The Mirages only arrived on the scene during 1978 once the difficult political decision had been made to permit what the military men had been urging for some time: to take the war to the enemy by mounting aggressive cross-border raids in the same way that the Rhodesians were doing in Mozambique and Zambia, cutting the enemy to pieces where he was concentrated and dealing with him before he had a chance to infiltrate the country.

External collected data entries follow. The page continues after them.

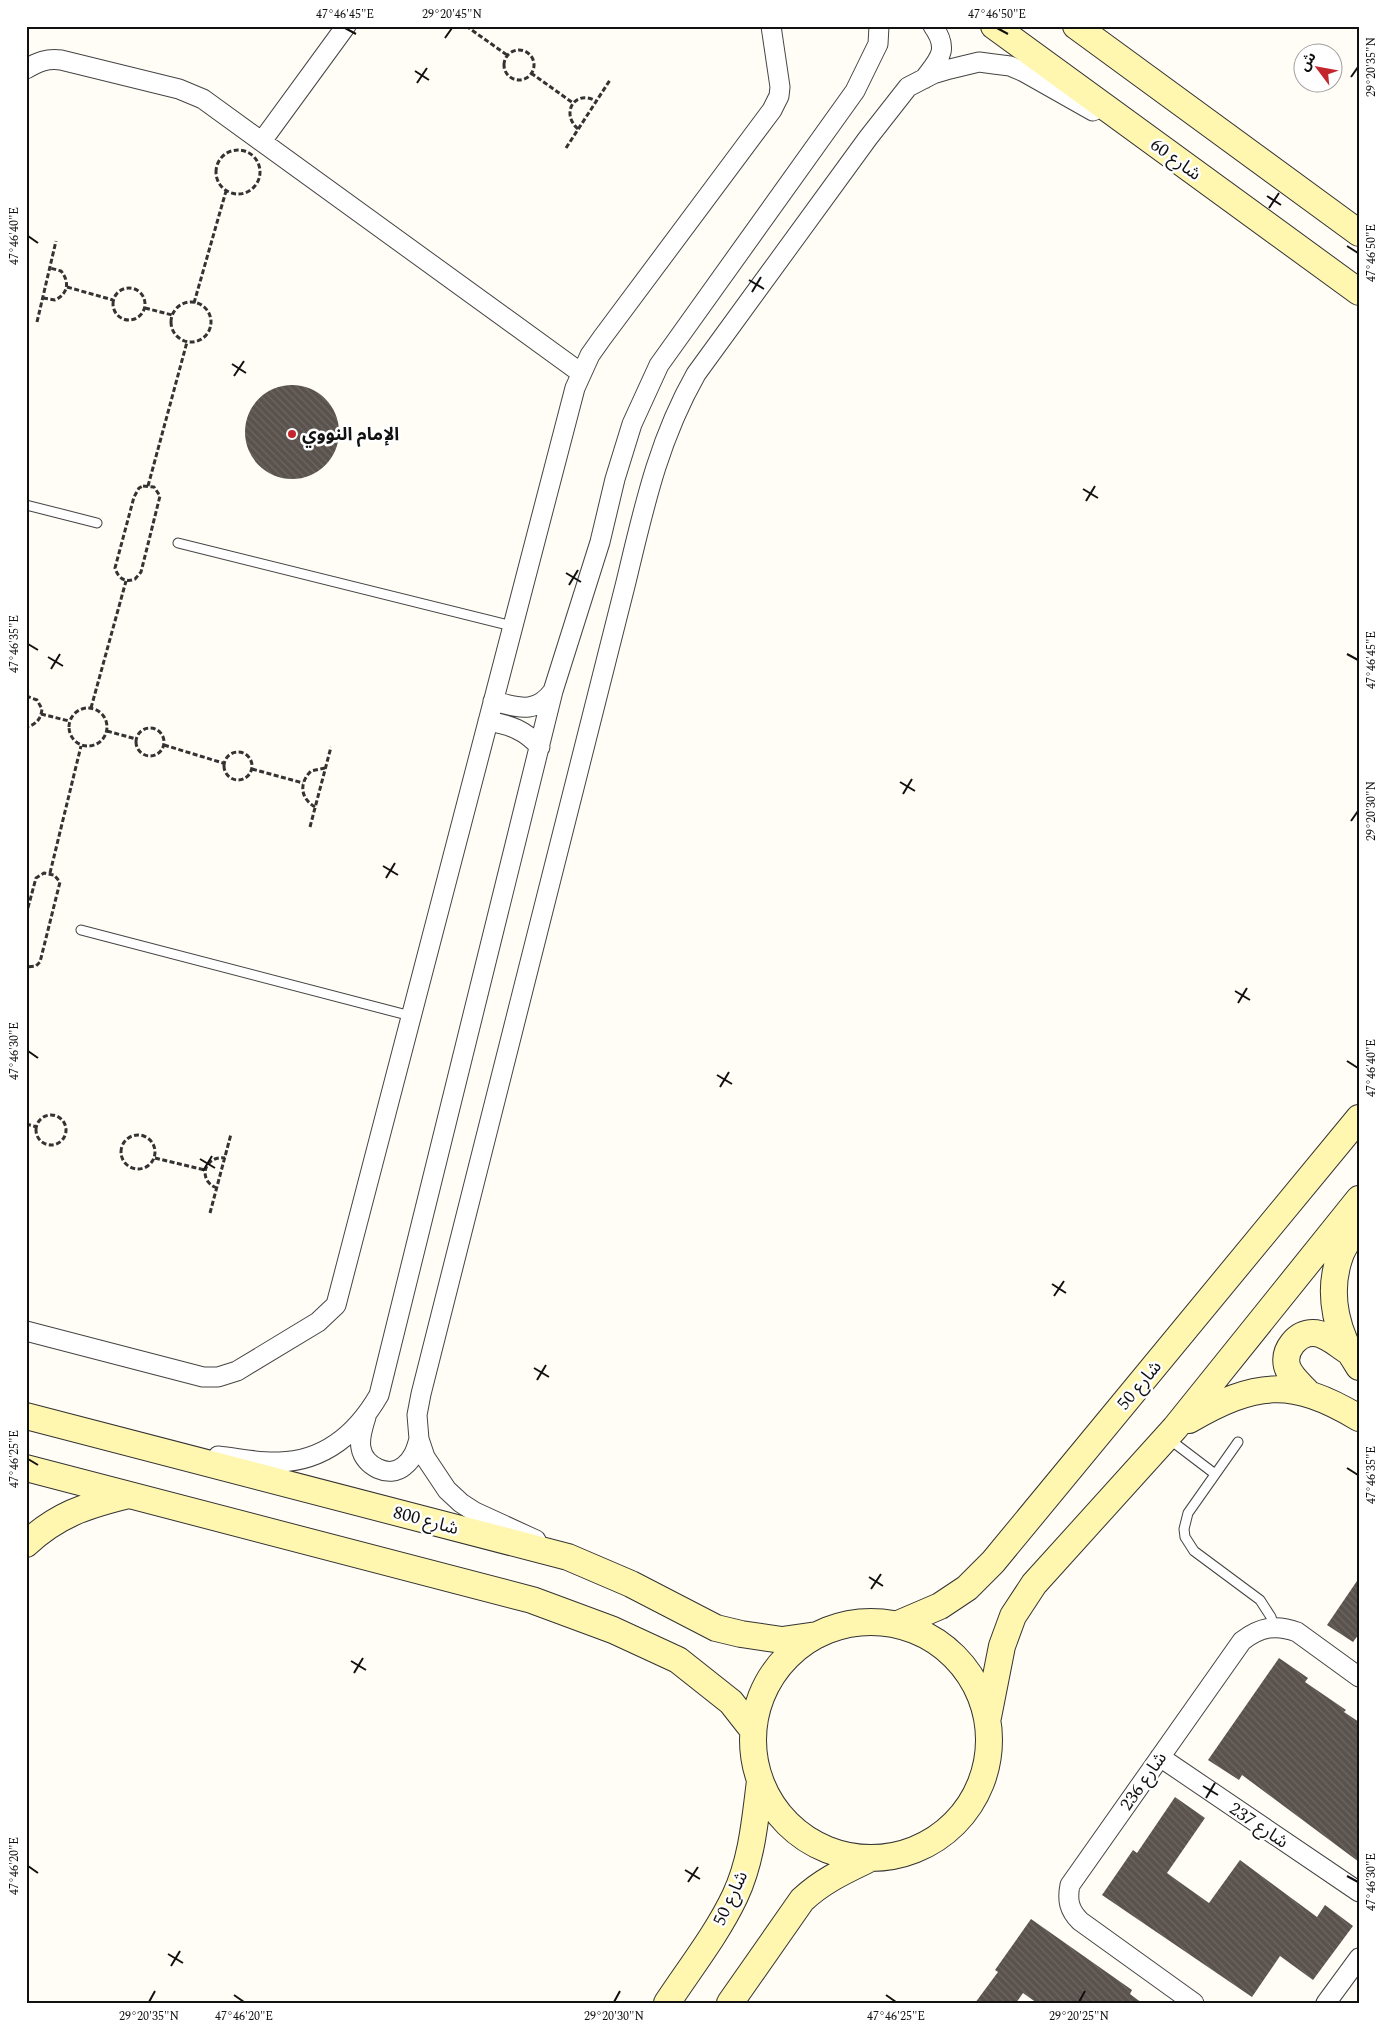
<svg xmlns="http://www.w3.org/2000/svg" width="1385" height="2029" font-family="Spectral,'Noto Sans Arabic',serif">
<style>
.building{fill:url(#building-back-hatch)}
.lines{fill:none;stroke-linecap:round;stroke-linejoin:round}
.lane-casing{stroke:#444;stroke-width:11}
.street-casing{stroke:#444;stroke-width:21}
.secondary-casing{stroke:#333;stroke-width:28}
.path{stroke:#333;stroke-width:3;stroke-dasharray:5 2.5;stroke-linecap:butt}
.lane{stroke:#fff;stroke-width:9}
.street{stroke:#fff;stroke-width:19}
.secondary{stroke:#fff6b0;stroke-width:26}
.ticks{fill:none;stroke:#111;stroke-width:2}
.poi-dot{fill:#c4262e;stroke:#fff;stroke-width:2}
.labels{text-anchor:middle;stroke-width:5;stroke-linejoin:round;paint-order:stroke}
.street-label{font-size:18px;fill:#111;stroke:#fff}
.poi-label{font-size:18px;font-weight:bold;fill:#111;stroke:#fff;text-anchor:start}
.neatline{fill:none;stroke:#111;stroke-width:2}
.ticks-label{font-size:12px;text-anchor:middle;fill:#111}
</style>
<defs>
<pattern id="building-back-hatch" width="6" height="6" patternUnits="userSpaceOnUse" patternTransform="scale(1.25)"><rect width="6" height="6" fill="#5a524d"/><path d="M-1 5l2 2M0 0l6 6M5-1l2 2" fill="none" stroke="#6d6662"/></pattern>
</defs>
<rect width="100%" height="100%" fill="#fffdf5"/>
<path class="building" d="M245 432a47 47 0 1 1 94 0a47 47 0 1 1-94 0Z
M1359,1578V1634L1353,1642L1327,1625Z
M1279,1658L1308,1678L1305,1682L1346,1710L1344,1712L1359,1722V1862L1242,1775L1239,1780L1208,1760Z
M1175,1797L1205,1818L1167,1873L1178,1881L1209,1903L1240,1860L1317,1917L1325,1905L1353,1926L1313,1980L1280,1956L1252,1997L1102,1895L1133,1850L1137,1853Z
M1031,1919L1132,1990L1130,1994L1142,2003H1037L1023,1993L1016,2003H975L998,1972L995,1970Z"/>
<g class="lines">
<defs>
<path id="lane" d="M26,505L97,523
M178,543L512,626
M81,930L411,1016
M1169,1439L1215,1474
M1238,1442L1188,1513L1184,1529L1185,1537L1194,1551L1260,1600L1271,1617L1274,1627"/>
<path id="street" d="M26,69C38,62 47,58 61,60L179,89L203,99L581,373
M924,79C939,59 950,50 933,26
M262,141L346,26
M493,701C518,707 535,715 553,691
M488,721C510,725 525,730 540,747
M26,1331L203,1377H218L237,1371L318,1322L336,1305L575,388L590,355L602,338L772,110L779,96L780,87L771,26
M366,1417C363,1427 359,1438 361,1448C364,1466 389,1479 404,1466C413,1459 416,1450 419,1439
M218,1456C238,1458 259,1463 279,1462C324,1461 357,1433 379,1395L553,691L600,542L615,479L632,424L659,365L855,91L878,44L879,26
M536,1540L475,1512L461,1503L447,1490L425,1457L419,1439L417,1415L421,1394L626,582C644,507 658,441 696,374L868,138L908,87L933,74L950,69L979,62L994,64L1010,66L1024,72L1093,111
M1160,1757L1359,1892
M1194,2003L1080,1921C1069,1910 1067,1900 1070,1885L1242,1641C1260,1627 1276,1624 1297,1632L1359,1677
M1326,2003L1359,1958"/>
<path id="secondary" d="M994,26L1359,292
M1076,26L1359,233
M1359,1225C1352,1235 1342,1247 1339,1259C1327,1296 1337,1335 1359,1367
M1309,1394C1302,1386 1290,1377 1287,1366C1283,1350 1297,1333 1313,1333C1326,1333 1338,1345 1348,1351
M26,1416L568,1557L631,1584L716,1628L741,1634L782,1640L817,1635
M1189,1420C1255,1382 1291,1377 1359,1418
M26,1468L532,1600L613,1630L678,1660L731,1702L753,1730
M26,1544C57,1515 85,1506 125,1496
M753 1740a118 118 0 1 1 236 0a118 118 0 1 1-236 0Z
M898,1624L940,1606L967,1588L993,1562L1359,1118
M988,1717L1002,1646L1013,1616L1034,1584L1175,1428L1359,1199
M667,2003C690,1968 717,1934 735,1896C752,1860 755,1820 760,1781
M730,2003L802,1900C822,1881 844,1871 869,1859"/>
</defs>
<use href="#lane" class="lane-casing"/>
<use href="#street" class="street-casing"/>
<use href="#secondary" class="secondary-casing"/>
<path class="path" d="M466,26L507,55
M504 65a15 15 0 1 1 30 0a15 15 0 1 1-30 0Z
M531,73L573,103
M578,129C560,113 575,89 596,101
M566,148L610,80
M216 172a22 22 0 1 1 44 0a22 22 0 1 1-44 0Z
M67,287L113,300
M113 304a16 16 0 1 1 32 0a16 16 0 1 1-32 0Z
M43,298L55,300C68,294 70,282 61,271L50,268
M171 322a20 20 0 1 1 40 0a20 20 0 1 1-40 0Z
M194,303L226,191
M145,308L172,315
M37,322L56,241
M143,486L154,487L160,496L141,572L135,579C125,583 118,578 115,568L134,497L139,488Z
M148,486L187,342
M26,696L37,700L42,709C41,719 36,725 26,727
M69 727a19 19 0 1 1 38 0a19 19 0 1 1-38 0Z
M91,708L126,581
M41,714L69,721
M136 742a14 14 0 1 1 28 0a14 14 0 1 1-28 0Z
M107,731L136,739
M164,745L223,763
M224 766a14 14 0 1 1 28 0a14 14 0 1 1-28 0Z
M252,769L303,783
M315,807C300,798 299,783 311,771L325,768
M310,827L331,747
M50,873L81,746
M26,915L36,878L44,873L54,875L60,882L40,962L36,966L26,967
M36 1130a15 15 0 1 1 30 0a15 15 0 1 1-30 0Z
M26,1124L37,1127
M121 1152a17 17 0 1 1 34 0a17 17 0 1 1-34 0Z
M155,1158L205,1170
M217,1188C197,1181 204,1155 225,1158
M210,1213L231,1134"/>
<use href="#lane" class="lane"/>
<use href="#street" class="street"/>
<use href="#secondary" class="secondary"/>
</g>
<path class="ticks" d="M345,28L356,34M997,28L1008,34M445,38L452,28M415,71L429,80M1351,77L1358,67M417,83L427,68M1267,196L1281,205M1269,208L1279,193M28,236L38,243M1347,246L1358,253M749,280L764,289M752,292L761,277M232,364L246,373M234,376L244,361M1083,489L1098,498M1086,501L1095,486M566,573L581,582M569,585L578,570M28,644L38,650M1347,654L1358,660M48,657L63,666M51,669L60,654M900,782L915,791M903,794L912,779M1351,821L1358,811M383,866L398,875M386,878L395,863M1235,991L1250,1000M1238,1003L1247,988M28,1051L38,1058M1347,1061L1358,1068M717,1075L732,1084M720,1087L729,1072M200,1159L215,1168M203,1171L212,1156M1052,1284L1066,1293M1054,1296L1064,1281M534,1368L549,1377M537,1380L546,1365M28,1459L38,1465M1347,1468L1358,1475M869,1577L883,1586M871,1589L881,1574M351,1661L366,1670M354,1673L363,1658M1203,1786L1218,1795M1206,1798L1215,1783M28,1866L38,1873M685,1870L700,1879M1347,1876L1358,1882M688,1882L698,1867M168,1954L183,1963M171,1966L180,1951M234,1995L244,2002M886,1995L896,2002M149,2002L155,1991M614,2002L620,1991M1079,2002L1085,1991"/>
<circle class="poi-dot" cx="292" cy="434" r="5"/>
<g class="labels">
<g class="street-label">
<text transform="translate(1176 159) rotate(36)" y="6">شارع 60</text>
<text transform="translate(1139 1385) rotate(-50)" y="6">شارع 50</text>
<text transform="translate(426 1520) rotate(15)" y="6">شارع 800</text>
<text transform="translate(1143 1781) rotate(-55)" y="6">شارع 236</text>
<text transform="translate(1259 1825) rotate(34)" y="6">شارع 237</text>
<text transform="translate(730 1898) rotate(-65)" y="6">شارع 50</text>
</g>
<g class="poi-label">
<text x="302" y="440">الإمام النووي</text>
</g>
</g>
<rect width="1385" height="2029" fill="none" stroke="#ffffff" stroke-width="55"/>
<g transform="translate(1318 68) rotate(302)"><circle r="24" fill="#ffffff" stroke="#a0a0a0"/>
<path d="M0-4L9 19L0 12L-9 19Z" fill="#c4262e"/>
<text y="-8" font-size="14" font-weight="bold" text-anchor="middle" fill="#111111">ش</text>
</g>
<rect x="28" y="28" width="1330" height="1974" class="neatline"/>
<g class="ticks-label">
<text x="345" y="18">47°46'45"E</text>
<text x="452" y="18">29°20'45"N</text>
<text x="997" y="18">47°46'50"E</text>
<text transform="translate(1371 67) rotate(-90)" y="4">29°20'35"N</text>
<text transform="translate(14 236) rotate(-90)" y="4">47°46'40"E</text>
<text transform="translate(1371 253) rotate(-90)" y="4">47°46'50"E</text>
<text transform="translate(14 644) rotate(-90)" y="4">47°46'35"E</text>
<text transform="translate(1371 660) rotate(-90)" y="4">47°46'45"E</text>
<text transform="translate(1371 811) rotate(-90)" y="4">29°20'30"N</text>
<text transform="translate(14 1051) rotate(-90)" y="4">47°46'30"E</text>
<text transform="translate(1371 1068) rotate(-90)" y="4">47°46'40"E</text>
<text transform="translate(14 1459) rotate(-90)" y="4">47°46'25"E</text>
<text transform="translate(1371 1475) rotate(-90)" y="4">47°46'35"E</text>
<text transform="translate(14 1866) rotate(-90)" y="4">47°46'20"E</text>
<text transform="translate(1371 1882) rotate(-90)" y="4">47°46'30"E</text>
<text x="149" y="2020">29°20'35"N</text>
<text x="244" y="2020">47°46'20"E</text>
<text x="614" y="2020">29°20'30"N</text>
<text x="896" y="2020">47°46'25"E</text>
<text x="1079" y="2020">29°20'25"N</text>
</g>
</svg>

The difficulty in making this decision lay in the fact that, notwithstanding many grotesque battlefield and politicization practices, the revolutionary–guerrilla organizations held the moral high ground by dint of their particular place in history, and could be relied upon to make optimum use of any propaganda coup that the South Africans might offer them by focusing their (the South African) operational superiority on the business of killing ‘gooks’ in large numbers. Such was the case during the Battle of Cassinga where the SADF in combination with the SAAF delivered SWAPO, and by extension FAPLA, a mauling of such intensity that it is arguable if the organization ever fully recovered. The political fallout was indeed shrill and highly embellished, and the South African reputation was certainly further damaged, but the fact remained that patrolling the border could ultimately achieve nothing like the sort of kill rates that a combined operation could achieve against an unsuspecting guerrilla rear base.
The action at Cassinga was part of a larger operation codenamed Reindeer that sought to eliminate a widely dispersed selection of SWAPO bases as well as a much larger concentration focused around the old iron mining town of Cassinga, codenamed Moscow by SWAPO, and pioneered as a joint venture between the Portuguese authorities and the German Krupp family. The town is situated some 250 kilometres within Angola and had been identified as a key SWAPO forward operational headquarters with the capacity to hold upward of 1,200 combatants. The plan to capture it involved a combined airstrike and Parabat assault against a well-fortified and well-defended position, with the 250 earmarked troops being airlifted out after the operation by an armada of helicopters.